* Dataset entries:
* * *

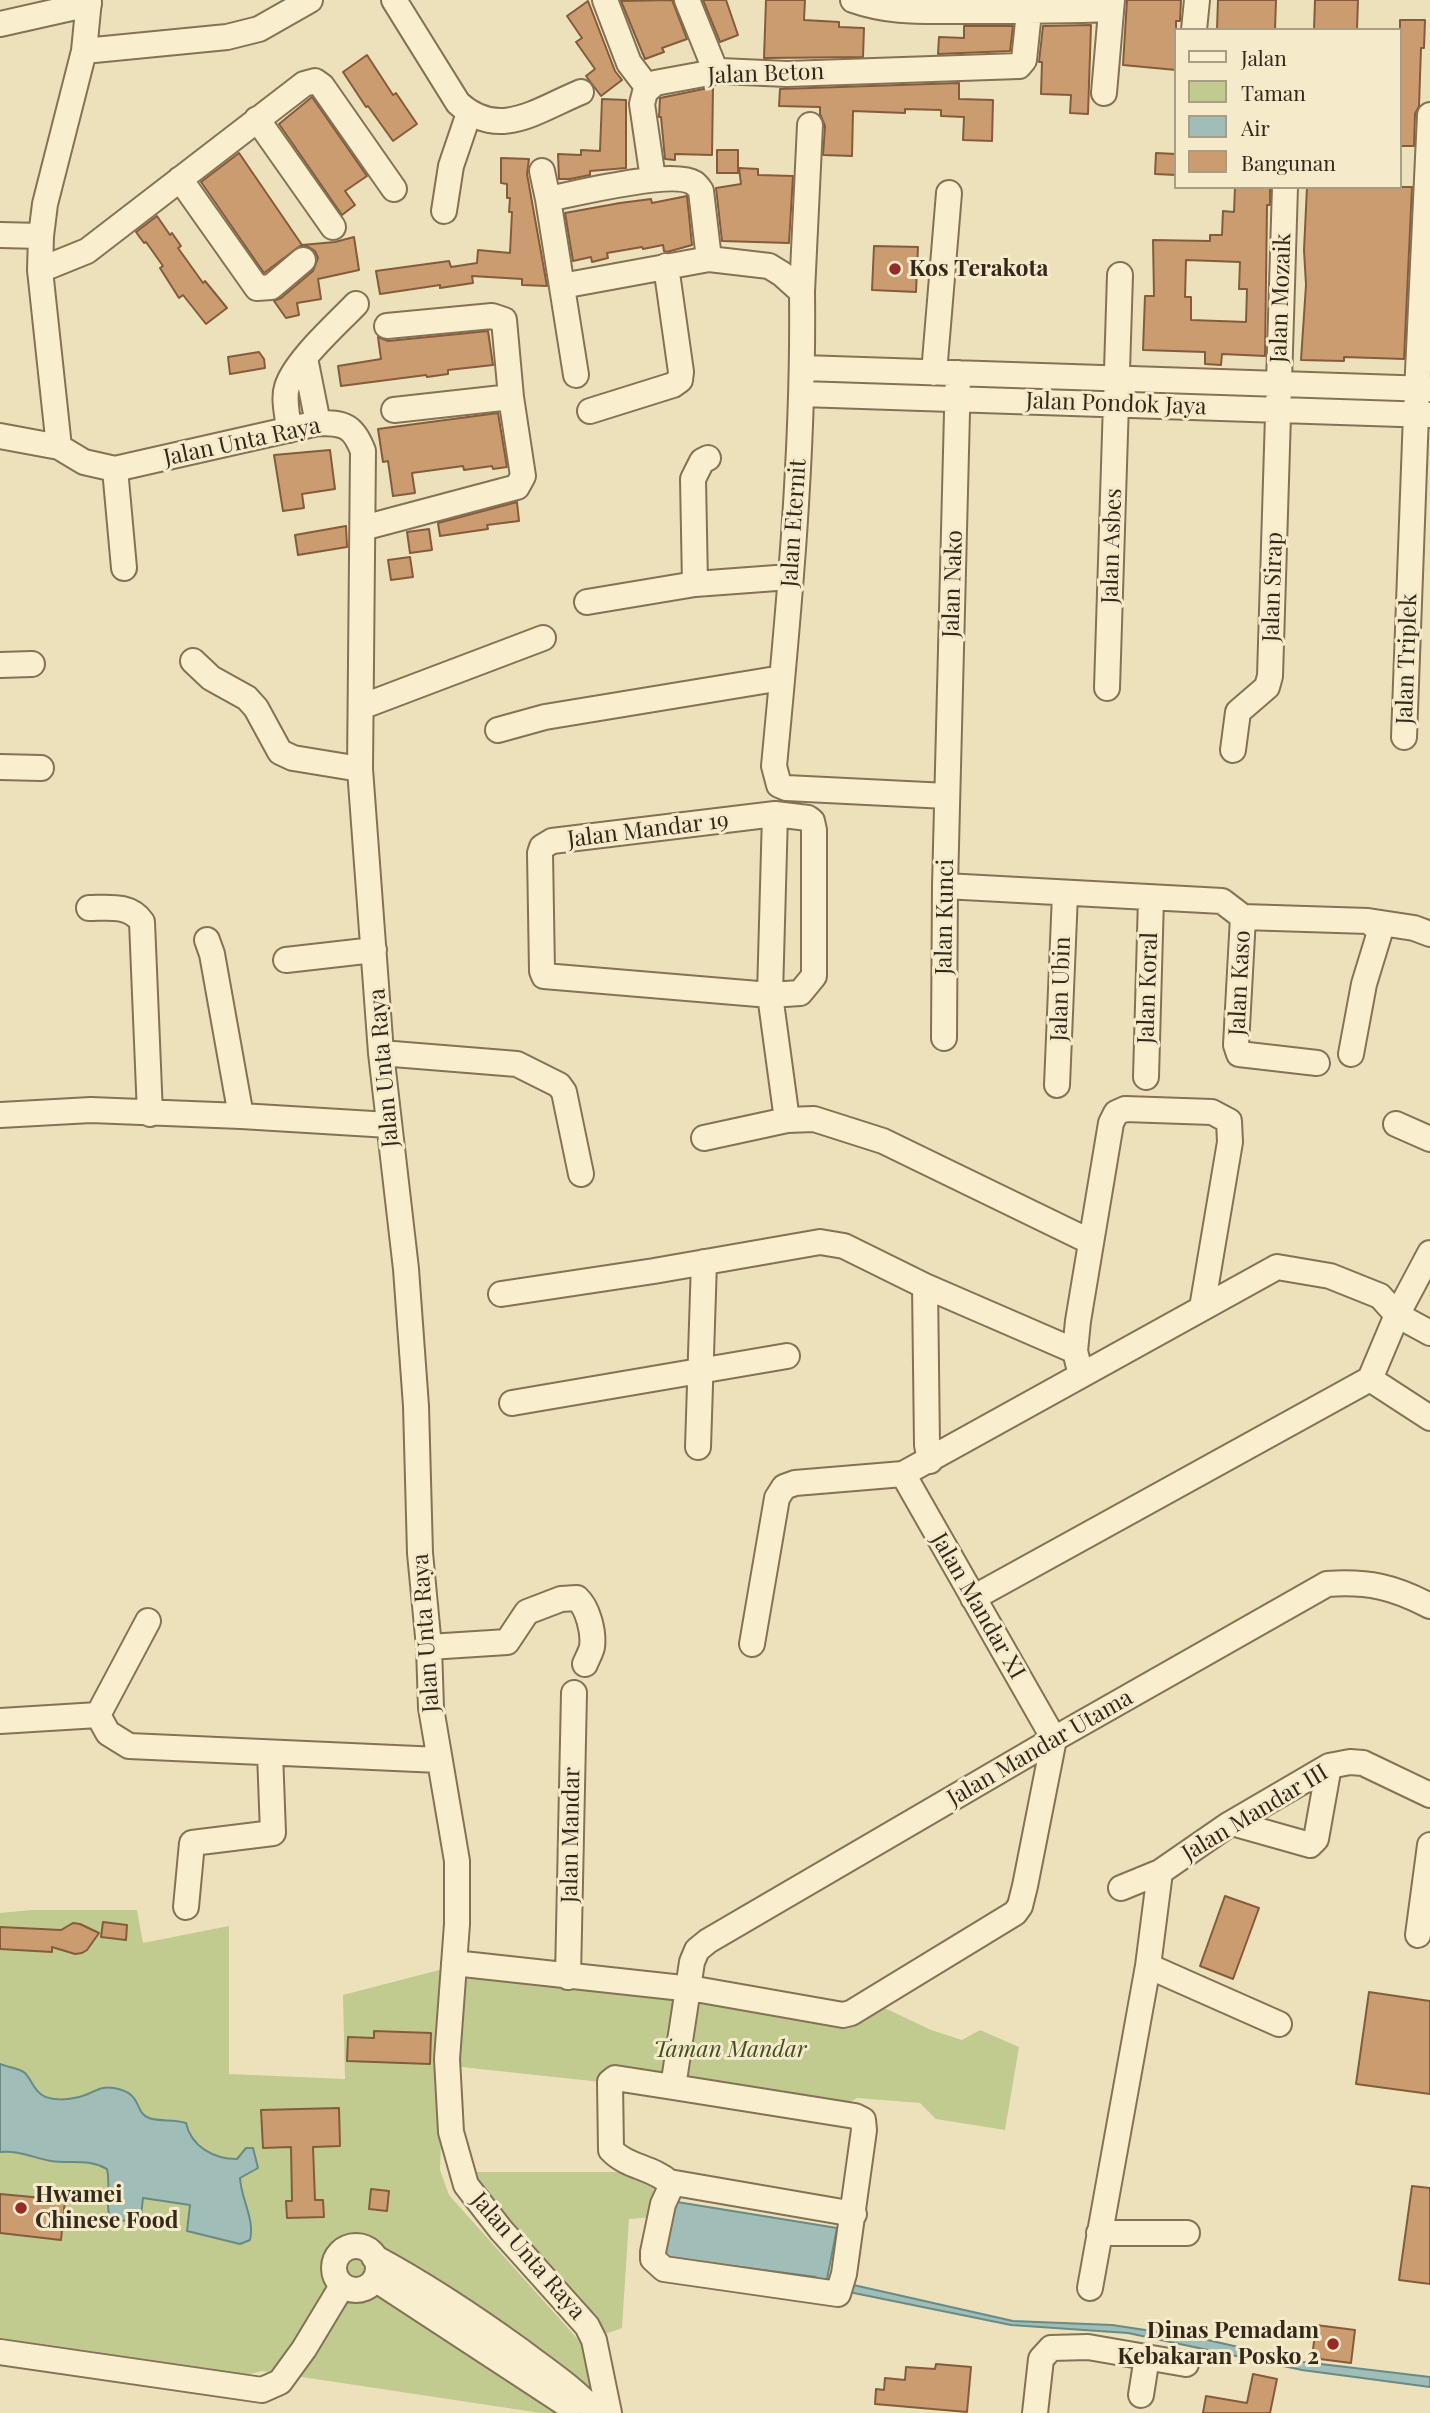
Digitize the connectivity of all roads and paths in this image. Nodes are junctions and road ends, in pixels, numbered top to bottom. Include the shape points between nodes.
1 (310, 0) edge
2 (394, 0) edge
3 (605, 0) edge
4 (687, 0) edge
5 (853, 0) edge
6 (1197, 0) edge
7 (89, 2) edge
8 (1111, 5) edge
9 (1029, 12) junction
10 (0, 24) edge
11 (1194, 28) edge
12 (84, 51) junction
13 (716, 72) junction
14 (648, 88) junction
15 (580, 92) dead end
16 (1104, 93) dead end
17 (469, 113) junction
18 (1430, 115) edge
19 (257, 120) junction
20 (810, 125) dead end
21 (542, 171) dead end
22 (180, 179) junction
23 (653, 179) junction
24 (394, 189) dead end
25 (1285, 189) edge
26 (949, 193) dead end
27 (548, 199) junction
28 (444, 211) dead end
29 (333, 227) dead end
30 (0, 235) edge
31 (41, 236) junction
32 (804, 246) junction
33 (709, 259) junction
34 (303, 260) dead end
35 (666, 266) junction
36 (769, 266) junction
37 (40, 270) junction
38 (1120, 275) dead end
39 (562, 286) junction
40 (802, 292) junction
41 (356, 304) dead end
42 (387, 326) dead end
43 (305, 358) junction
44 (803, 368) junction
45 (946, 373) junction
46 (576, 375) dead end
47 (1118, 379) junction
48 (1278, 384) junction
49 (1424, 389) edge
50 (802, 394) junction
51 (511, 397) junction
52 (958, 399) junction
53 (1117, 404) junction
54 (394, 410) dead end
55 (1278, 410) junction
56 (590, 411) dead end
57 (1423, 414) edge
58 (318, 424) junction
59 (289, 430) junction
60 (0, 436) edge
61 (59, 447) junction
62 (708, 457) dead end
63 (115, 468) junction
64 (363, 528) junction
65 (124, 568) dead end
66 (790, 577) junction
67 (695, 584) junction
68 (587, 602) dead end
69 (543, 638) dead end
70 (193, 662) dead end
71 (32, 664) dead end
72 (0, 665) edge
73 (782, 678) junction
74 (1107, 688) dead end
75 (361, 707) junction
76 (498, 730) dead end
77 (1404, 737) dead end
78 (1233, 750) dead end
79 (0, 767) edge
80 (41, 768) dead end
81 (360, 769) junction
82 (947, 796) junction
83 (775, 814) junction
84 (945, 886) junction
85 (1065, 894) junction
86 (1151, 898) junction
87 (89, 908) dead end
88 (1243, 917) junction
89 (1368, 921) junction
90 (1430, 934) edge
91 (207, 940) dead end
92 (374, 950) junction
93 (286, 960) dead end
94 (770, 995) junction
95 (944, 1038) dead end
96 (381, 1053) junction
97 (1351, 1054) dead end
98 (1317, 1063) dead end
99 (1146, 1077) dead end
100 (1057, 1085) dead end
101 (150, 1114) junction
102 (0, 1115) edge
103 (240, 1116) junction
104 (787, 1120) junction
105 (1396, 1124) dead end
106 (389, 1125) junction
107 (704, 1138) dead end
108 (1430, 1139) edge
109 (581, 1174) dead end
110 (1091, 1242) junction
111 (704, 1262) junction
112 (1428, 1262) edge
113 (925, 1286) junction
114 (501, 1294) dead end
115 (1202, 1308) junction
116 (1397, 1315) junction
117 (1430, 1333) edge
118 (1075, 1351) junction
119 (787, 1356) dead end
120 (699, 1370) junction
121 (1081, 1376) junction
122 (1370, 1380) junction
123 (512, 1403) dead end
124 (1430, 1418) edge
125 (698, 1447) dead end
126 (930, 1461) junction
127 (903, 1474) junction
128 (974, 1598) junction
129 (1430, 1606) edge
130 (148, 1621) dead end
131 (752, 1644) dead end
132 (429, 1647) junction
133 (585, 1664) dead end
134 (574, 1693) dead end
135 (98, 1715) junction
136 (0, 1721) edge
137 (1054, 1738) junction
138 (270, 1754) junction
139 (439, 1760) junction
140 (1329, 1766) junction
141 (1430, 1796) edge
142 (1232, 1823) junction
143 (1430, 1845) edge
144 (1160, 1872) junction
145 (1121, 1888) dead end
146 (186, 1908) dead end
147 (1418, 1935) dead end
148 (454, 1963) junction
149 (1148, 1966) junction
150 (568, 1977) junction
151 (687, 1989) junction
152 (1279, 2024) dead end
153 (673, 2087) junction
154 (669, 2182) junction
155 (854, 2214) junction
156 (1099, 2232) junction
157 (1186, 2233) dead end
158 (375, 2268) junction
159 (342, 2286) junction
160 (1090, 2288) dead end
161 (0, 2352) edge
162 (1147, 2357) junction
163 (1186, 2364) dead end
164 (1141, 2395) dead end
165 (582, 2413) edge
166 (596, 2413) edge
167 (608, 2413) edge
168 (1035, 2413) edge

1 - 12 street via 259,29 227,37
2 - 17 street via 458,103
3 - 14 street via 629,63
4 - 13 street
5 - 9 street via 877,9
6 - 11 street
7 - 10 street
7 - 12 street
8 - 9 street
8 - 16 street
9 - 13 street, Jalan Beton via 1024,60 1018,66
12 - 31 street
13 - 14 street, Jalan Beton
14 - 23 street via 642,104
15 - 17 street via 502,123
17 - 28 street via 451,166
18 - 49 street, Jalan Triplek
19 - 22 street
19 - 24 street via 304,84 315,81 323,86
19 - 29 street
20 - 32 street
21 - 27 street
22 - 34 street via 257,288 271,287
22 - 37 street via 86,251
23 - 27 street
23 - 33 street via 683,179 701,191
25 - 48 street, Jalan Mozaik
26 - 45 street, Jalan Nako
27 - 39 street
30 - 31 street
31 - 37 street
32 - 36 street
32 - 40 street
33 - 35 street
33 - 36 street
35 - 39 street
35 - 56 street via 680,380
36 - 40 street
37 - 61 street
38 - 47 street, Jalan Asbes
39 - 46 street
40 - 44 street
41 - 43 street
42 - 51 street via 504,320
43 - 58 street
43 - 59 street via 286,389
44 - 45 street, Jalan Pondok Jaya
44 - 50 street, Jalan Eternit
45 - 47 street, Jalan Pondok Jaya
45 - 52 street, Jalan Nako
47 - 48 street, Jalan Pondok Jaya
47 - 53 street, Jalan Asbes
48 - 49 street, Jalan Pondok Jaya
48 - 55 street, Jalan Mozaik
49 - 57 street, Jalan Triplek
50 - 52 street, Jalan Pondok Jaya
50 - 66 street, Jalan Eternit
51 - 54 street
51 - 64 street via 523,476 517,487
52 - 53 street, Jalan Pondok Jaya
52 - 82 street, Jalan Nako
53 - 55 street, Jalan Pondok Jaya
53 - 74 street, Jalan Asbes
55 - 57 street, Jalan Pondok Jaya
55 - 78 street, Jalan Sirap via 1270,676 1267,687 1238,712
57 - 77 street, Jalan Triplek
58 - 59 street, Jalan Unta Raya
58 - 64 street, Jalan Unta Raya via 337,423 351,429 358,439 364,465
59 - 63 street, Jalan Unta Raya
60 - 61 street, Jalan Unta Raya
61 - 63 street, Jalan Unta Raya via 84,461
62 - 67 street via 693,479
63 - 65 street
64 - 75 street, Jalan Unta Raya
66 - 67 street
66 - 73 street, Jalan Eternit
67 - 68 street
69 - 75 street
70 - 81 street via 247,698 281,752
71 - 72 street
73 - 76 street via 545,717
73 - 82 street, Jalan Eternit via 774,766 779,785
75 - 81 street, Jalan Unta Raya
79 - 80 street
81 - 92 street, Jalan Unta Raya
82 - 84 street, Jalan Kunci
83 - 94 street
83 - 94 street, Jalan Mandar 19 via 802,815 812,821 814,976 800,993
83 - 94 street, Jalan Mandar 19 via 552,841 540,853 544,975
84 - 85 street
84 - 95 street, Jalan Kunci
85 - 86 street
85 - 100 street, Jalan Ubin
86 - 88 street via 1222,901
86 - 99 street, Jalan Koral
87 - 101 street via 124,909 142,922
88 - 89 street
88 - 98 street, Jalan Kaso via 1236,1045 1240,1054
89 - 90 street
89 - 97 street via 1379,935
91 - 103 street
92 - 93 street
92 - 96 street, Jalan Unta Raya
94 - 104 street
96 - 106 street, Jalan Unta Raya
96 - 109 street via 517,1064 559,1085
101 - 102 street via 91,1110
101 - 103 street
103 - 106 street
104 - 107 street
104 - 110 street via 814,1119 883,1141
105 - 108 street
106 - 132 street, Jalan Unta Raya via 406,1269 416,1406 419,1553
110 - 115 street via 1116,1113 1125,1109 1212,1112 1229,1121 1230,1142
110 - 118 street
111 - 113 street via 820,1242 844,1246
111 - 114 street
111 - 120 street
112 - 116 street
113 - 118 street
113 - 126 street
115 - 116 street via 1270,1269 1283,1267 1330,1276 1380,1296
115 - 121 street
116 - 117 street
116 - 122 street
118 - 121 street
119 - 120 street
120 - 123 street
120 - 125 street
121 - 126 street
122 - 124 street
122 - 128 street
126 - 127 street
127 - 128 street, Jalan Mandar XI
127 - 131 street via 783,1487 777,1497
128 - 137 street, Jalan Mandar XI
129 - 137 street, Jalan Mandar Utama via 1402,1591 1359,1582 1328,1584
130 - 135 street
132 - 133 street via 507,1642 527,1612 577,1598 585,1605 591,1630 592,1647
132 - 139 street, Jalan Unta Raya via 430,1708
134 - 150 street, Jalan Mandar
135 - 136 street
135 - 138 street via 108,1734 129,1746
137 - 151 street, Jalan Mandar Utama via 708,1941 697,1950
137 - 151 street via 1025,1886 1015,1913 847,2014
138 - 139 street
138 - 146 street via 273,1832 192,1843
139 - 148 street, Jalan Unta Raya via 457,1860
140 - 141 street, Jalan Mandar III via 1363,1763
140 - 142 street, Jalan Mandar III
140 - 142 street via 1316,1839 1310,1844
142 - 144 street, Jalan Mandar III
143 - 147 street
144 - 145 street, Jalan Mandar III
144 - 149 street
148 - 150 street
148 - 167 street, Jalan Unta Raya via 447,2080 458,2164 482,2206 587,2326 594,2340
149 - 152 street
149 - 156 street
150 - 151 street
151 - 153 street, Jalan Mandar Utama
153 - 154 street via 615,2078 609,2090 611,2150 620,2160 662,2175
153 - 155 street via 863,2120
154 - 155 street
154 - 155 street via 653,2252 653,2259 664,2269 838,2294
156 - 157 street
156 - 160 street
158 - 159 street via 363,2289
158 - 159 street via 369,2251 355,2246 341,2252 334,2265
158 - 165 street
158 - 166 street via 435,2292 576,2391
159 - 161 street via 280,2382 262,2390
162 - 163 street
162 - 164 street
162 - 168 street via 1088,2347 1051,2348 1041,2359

* * *

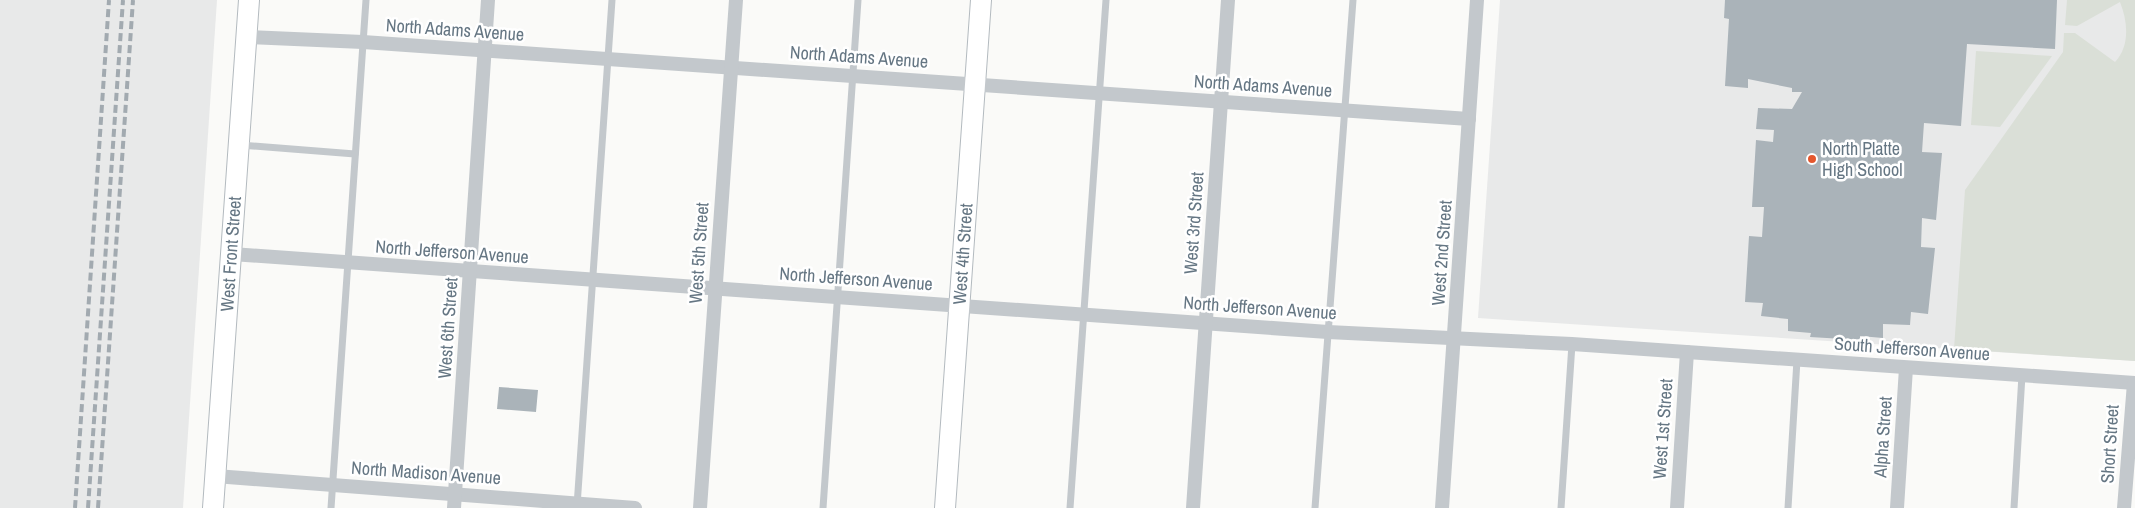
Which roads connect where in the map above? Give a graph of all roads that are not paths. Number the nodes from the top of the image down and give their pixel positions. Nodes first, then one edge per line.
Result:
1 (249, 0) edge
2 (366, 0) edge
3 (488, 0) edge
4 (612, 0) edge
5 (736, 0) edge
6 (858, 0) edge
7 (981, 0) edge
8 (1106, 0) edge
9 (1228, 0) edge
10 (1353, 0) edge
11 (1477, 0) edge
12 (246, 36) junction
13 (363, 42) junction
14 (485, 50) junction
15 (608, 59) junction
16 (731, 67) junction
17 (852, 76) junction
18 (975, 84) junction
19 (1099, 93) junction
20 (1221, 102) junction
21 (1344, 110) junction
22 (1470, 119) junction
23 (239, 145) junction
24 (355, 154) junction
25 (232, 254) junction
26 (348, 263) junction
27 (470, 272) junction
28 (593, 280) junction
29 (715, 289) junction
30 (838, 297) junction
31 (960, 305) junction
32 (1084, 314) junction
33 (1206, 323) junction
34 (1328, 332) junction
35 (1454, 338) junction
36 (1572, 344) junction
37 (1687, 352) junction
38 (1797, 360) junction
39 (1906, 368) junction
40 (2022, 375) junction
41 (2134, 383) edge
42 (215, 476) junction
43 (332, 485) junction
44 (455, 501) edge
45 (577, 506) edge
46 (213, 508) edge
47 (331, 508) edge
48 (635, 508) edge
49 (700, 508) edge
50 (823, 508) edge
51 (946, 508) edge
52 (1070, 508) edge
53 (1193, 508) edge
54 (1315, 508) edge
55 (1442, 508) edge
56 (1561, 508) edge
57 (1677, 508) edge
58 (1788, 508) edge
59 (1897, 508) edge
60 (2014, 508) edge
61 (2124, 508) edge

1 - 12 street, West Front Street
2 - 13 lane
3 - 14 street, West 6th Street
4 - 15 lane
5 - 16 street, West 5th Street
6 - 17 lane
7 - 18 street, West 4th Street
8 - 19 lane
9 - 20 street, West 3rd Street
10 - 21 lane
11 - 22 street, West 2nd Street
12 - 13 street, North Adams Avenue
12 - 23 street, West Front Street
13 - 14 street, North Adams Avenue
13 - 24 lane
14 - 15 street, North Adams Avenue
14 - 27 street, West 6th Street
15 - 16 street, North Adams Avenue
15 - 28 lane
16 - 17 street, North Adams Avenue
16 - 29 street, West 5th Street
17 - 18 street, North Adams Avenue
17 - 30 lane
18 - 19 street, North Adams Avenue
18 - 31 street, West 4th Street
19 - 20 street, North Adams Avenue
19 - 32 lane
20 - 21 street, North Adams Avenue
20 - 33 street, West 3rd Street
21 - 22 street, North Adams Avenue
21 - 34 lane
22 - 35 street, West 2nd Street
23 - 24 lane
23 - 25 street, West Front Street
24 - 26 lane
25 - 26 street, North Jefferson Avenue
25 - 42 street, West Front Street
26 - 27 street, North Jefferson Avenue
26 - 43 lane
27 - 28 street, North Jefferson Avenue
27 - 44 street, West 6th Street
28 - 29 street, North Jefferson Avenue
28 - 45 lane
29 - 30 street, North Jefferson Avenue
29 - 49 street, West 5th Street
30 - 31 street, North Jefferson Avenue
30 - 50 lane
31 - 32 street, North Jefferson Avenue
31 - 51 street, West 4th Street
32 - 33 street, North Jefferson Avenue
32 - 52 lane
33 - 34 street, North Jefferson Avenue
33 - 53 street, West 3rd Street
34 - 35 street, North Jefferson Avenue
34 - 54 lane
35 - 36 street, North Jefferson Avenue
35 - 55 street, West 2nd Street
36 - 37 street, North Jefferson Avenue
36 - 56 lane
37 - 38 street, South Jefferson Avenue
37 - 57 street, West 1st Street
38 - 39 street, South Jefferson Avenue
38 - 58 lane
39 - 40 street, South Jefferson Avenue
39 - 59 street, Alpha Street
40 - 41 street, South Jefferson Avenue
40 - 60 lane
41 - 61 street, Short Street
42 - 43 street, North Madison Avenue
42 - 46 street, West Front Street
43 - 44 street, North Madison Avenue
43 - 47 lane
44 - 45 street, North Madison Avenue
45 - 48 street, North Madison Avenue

* * *

* EXERCISE OBJECTIVE:
What lines above contain the string "Jaya"? Copy all of them.

* RESULT:
44 - 45 street, Jalan Pondok Jaya
45 - 47 street, Jalan Pondok Jaya
47 - 48 street, Jalan Pondok Jaya
48 - 49 street, Jalan Pondok Jaya
50 - 52 street, Jalan Pondok Jaya
52 - 53 street, Jalan Pondok Jaya
53 - 55 street, Jalan Pondok Jaya
55 - 57 street, Jalan Pondok Jaya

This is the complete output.